■ **WHAT THIS EXERCISE ASKS**
a) Decide whether each statement below agrees with the cargo bike review. For each, answer yes or no and quote the words from the text that settle it. (i) The pedal assist was disabled on the demo bike. (ii) The bike has a 12ft long wheelbase. (iii) The bottom bracket sits high on the frame.
b) Rewrite the cargo bike review from "The bottom bracket" to "groceries. Costco anyone?", substituting "speed bump" for "speed hump".
c) In the cargo bike review, which hub supplied the torque that let the bike climb moderate hills?

It’s equipped with throttle and pedal assist, though the PAS was disabled on our demo. I was mostly on throttle when riding around the back streets of Marrickville, and it was only when I was going downhill or had enough momentum on a straight when I pedaled without using power. The eZee MK II hub supplied plenty of torque and climbed moderate hills with ease, though that was without anything loaded in the front or back. I imagine this would be different if it was loaded with all 115kg, though still a massive improvement compared to having no electrical assist. Using the Nexus internal hub, I was mostly in the highest gear on anything flat, in case I did the occasional pedal at 30+km/h.
The feeling of riding the Cabby at first, although exciting, was quite strange and nerve-racking. There’s a lot of weight on the front half of the 9ft long wheelbase, so steering can be a little tricky starting off. You’ll need to compensate your weight slightly left or right, depending where along the centre line your weight in the cargo area lies. The closer to the center line, the less you’ll need to compensate. I guess this will teach your little ones to sit upright and still!
The bottom bracket also sits very low to help with handling and keeping the center of gravity low. Though the sacrifice with this is bottoming out over a speed hump or two. Also, because of how long it is, you really do need to look at least 1-2 meters ahead of the front wheel to gauge how much of a turning circle you need going into a bend.
Having said that, once I got the hang of it, I really didn’t want to give it back. It was a blast to ride with the eZee kit, something I couldn’t imagine riding the cabby without. Now I just have to think about telling the wife that we need children, or more groceries. Costco anyone?

■ **RAW DATA**
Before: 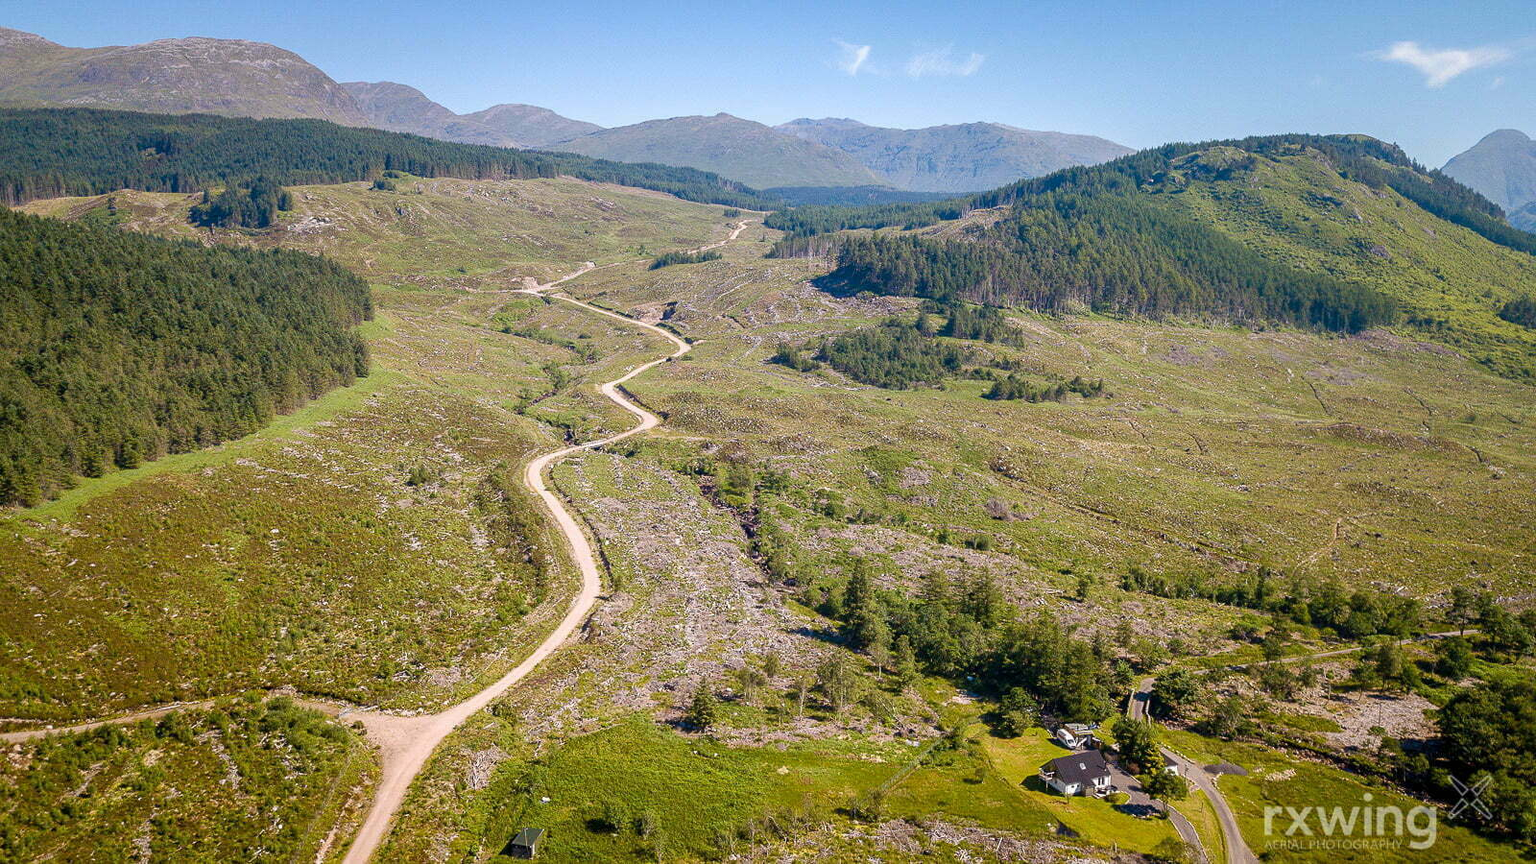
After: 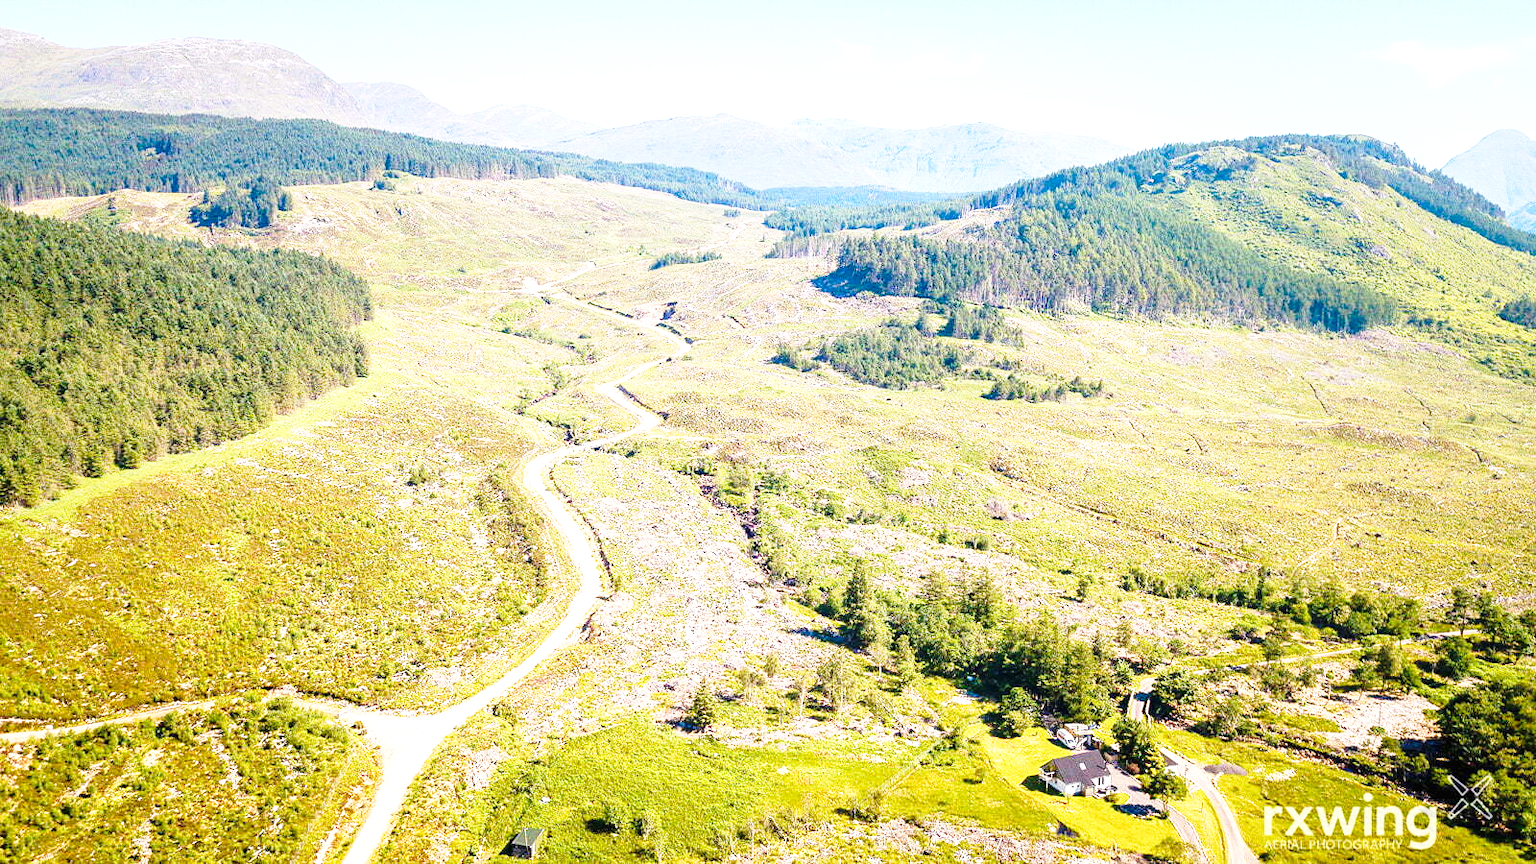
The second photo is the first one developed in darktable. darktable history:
exposure: black level correction 0, exposure 1.2 EV, compensate highlight preservation false
base curve: curves: ch0 [(0, 0) (0.028, 0.03) (0.121, 0.232) (0.46, 0.748) (0.859, 0.968) (1, 1)], preserve colors none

■ **THE RESPONSES**
a)
(i) Yes: "though the PAS was disabled on our demo"
(ii) No: "the 9ft long wheelbase"
(iii) No: "The bottom bracket also sits very low"

b)
The bottom bracket also sits very low to help with handling and keeping the center of gravity low. Though the sacrifice with this is bottoming out over a speed bump or two. Also, because of how long it is, you really do need to look at least 1-2 meters ahead of the front wheel to gauge how much of a turning circle you need going into a bend.
Having said that, once I got the hang of it, I really didn’t want to give it back. It was a blast to ride with the eZee kit, something I couldn’t imagine riding the cabby without. Now I just have to think about telling the wife that we need children, or more groceries. Costco anyone?

c) The eZee MK II hub.